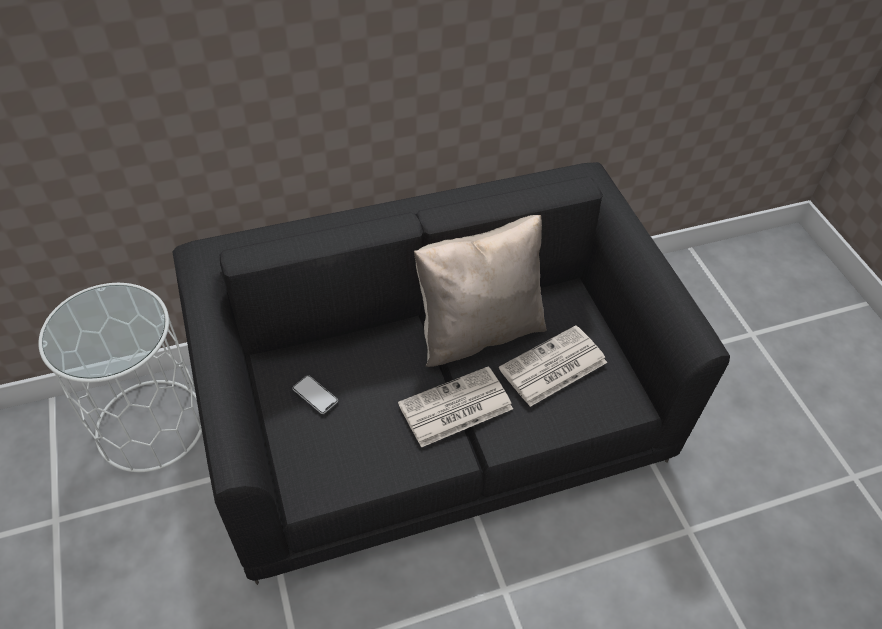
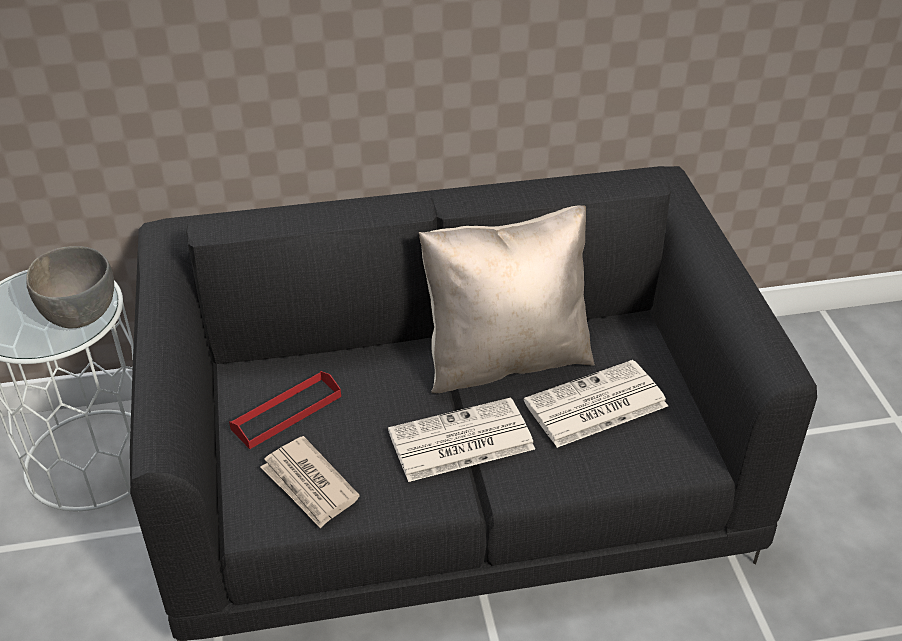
camera: 10 degrees right, 10 degrees down
(135, 331) = (80, 314): none -> grey bowl
(315, 395) = (286, 412): phone -> red tray
(344, 458) = (309, 485): none -> newspaper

*Task directions*
Every line above should be returned word for word, with the pictures left behind.

*Answer to this exercise*
camera: 10 degrees right, 10 degrees down
(135, 331) = (80, 314): none -> grey bowl
(315, 395) = (286, 412): phone -> red tray
(344, 458) = (309, 485): none -> newspaper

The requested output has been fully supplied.